When you restate the data, keep every word as it is and drop the images.
------------
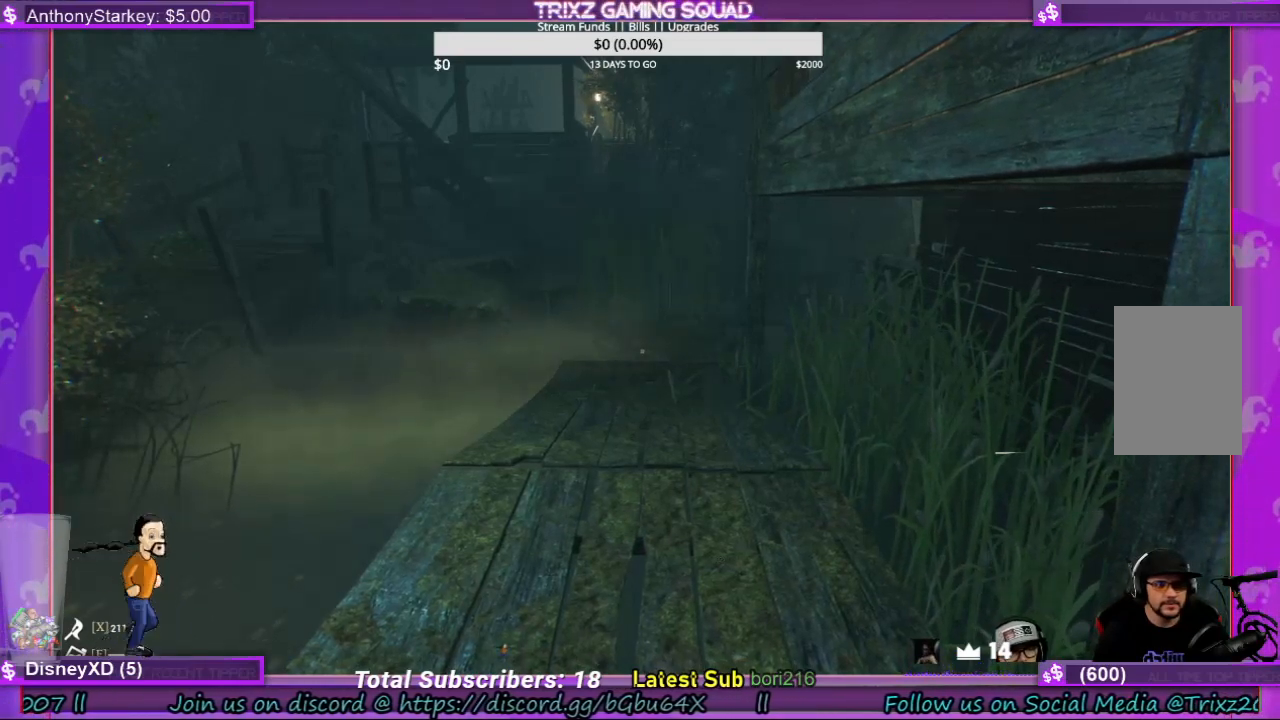
{"keys": [], "mouse": [], "events": []}
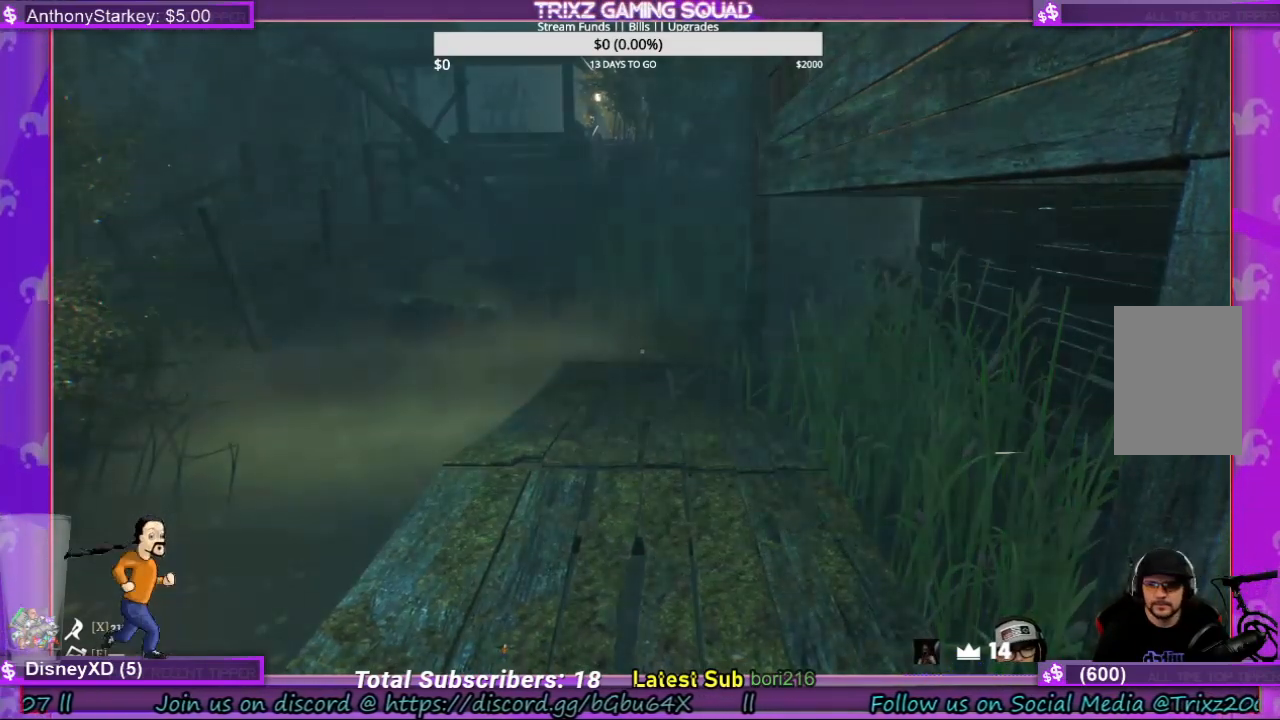
{"keys": [], "mouse": [], "events": []}
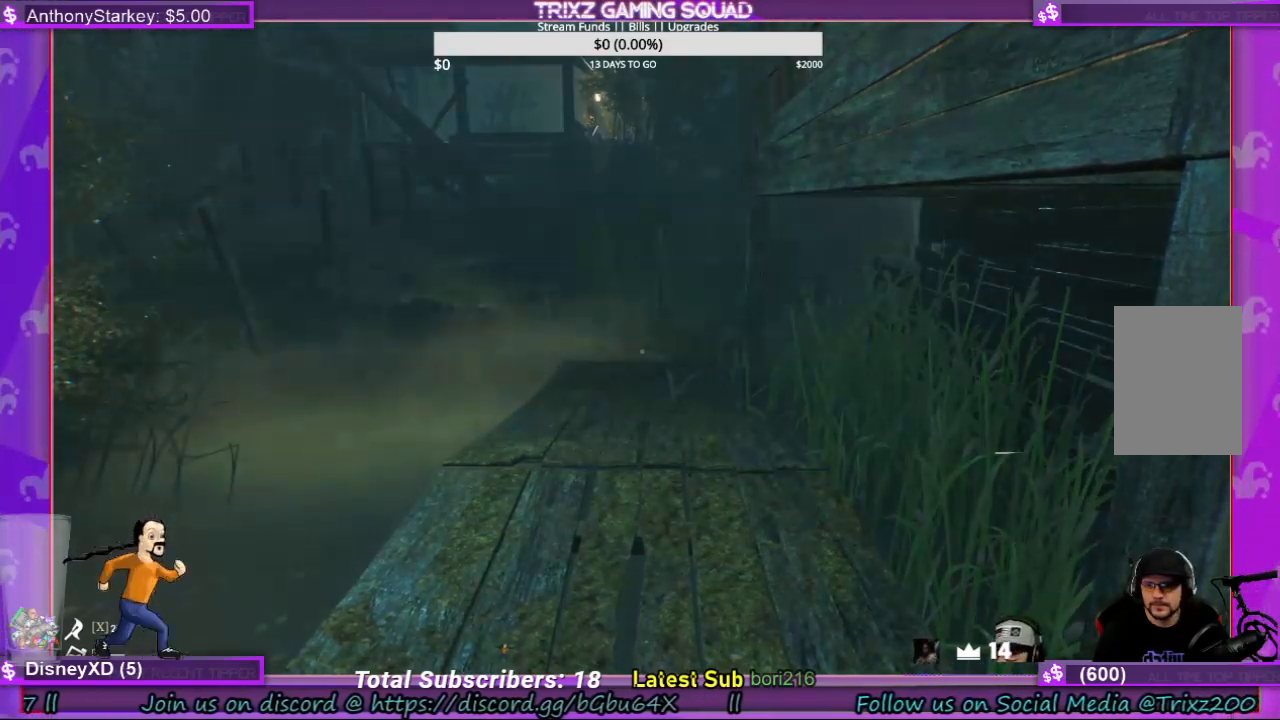
{"keys": [], "mouse": [], "events": []}
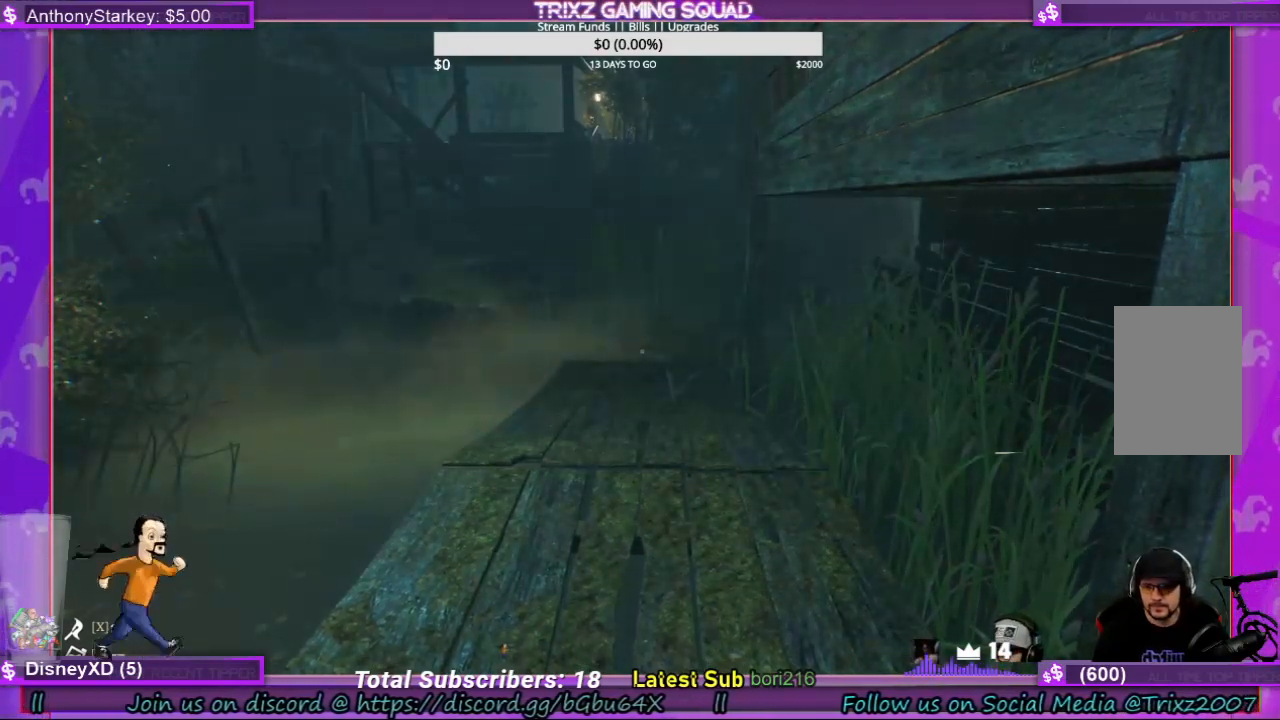
{"keys": [], "mouse": [], "events": []}
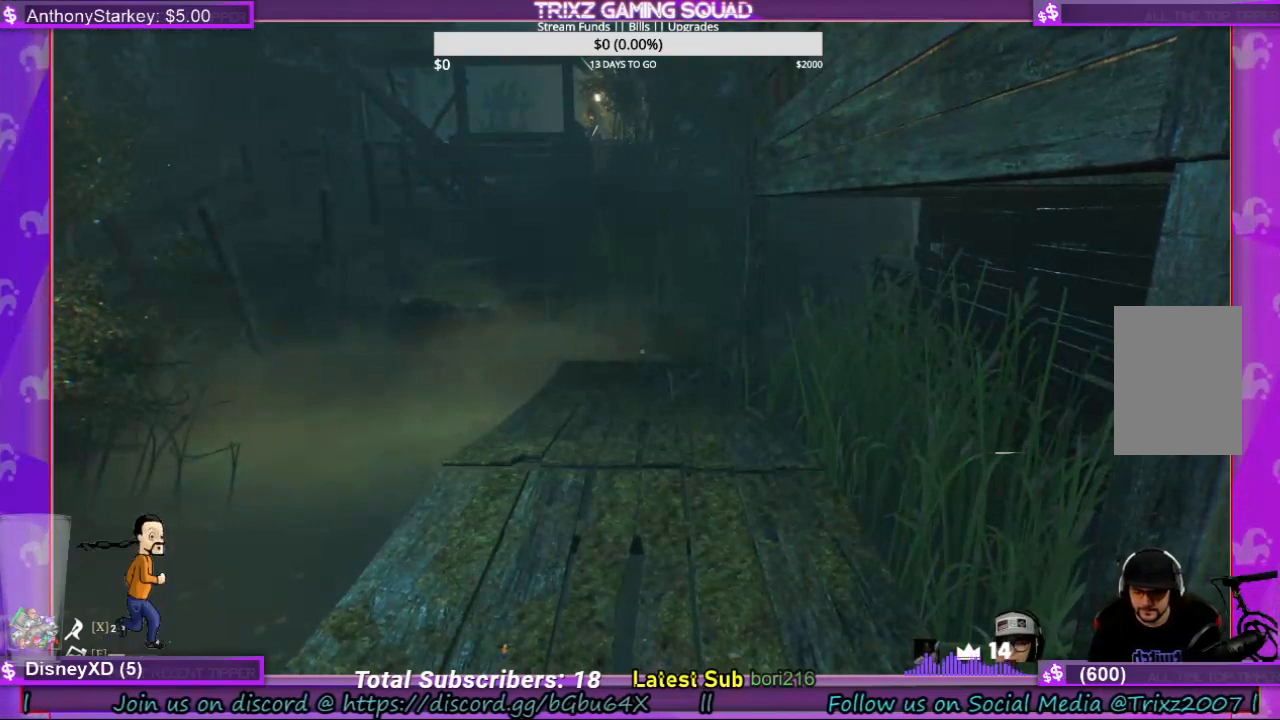
{"keys": [], "mouse": [], "events": []}
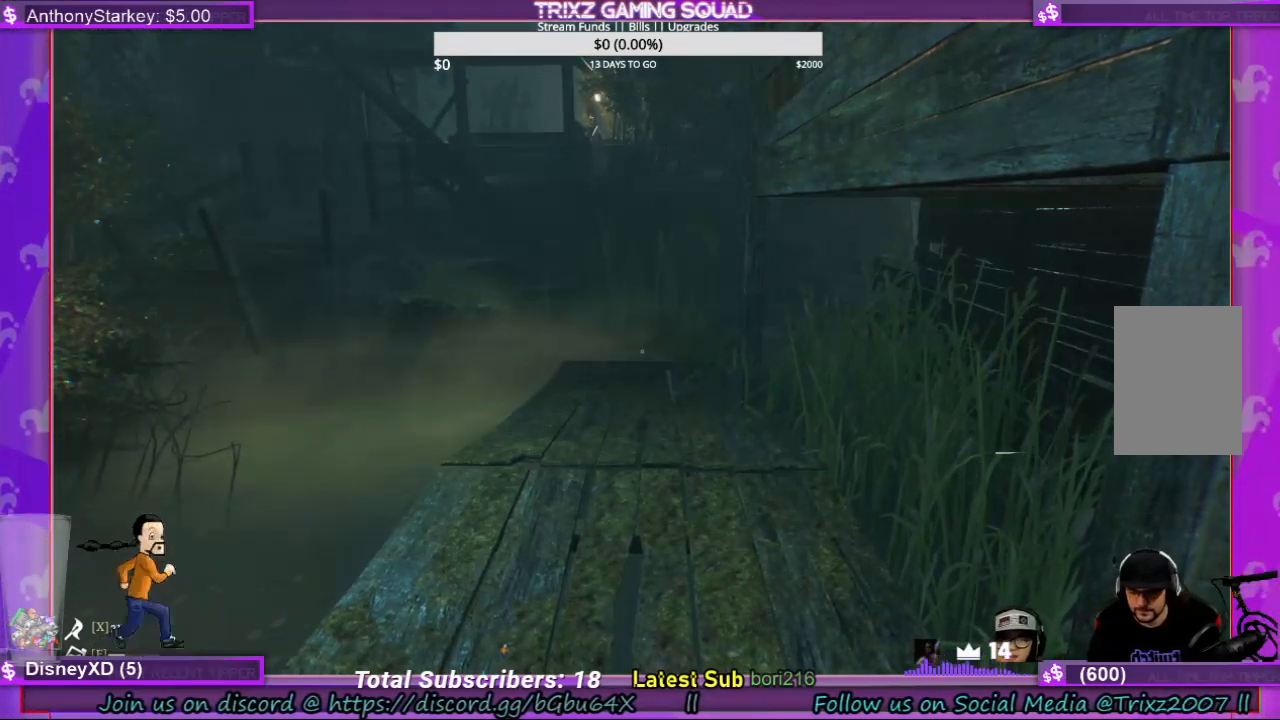
{"keys": [], "mouse": [], "events": [[134, "r", "down"], [234, "r", "up"]]}
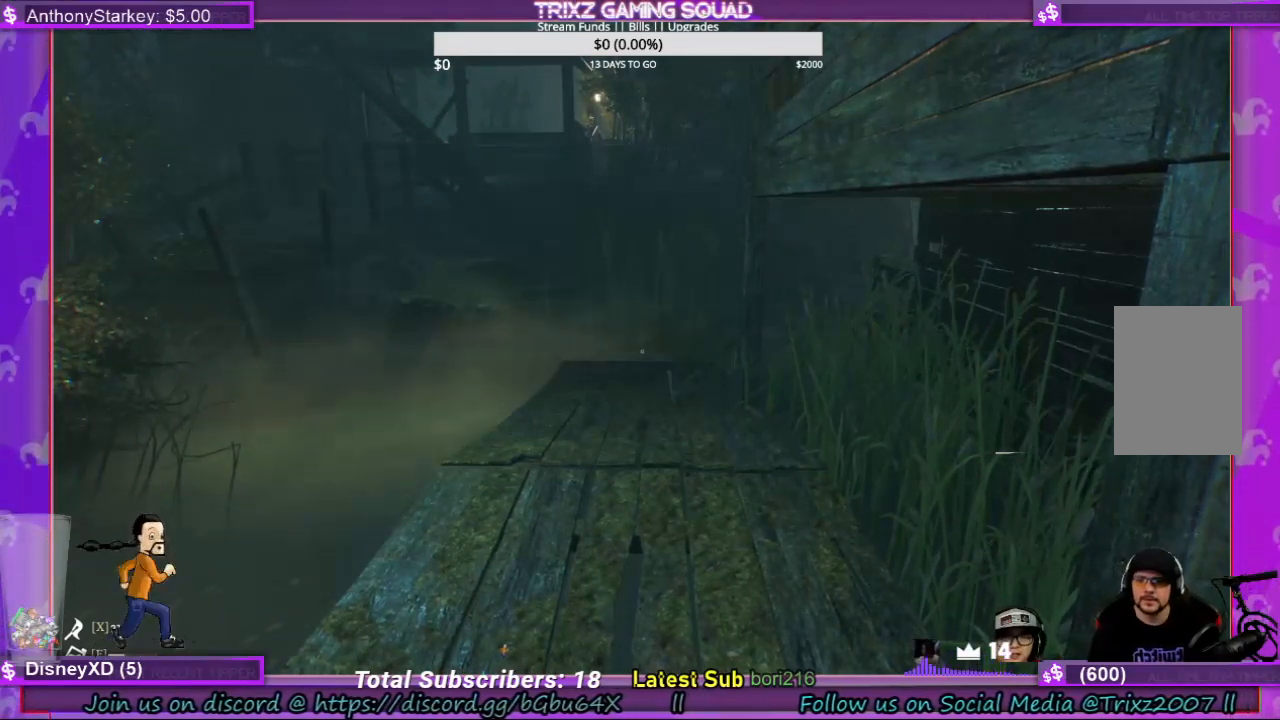
{"keys": [], "mouse": [], "events": []}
------------
■ Solution for this exercise ■
{"keys": [], "mouse": [], "events": []}
{"keys": [], "mouse": [], "events": []}
{"keys": [], "mouse": [], "events": []}
{"keys": [], "mouse": [], "events": []}
{"keys": [], "mouse": [], "events": []}
{"keys": [], "mouse": [], "events": [[134, "r", "down"], [234, "r", "up"]]}
{"keys": [], "mouse": [], "events": []}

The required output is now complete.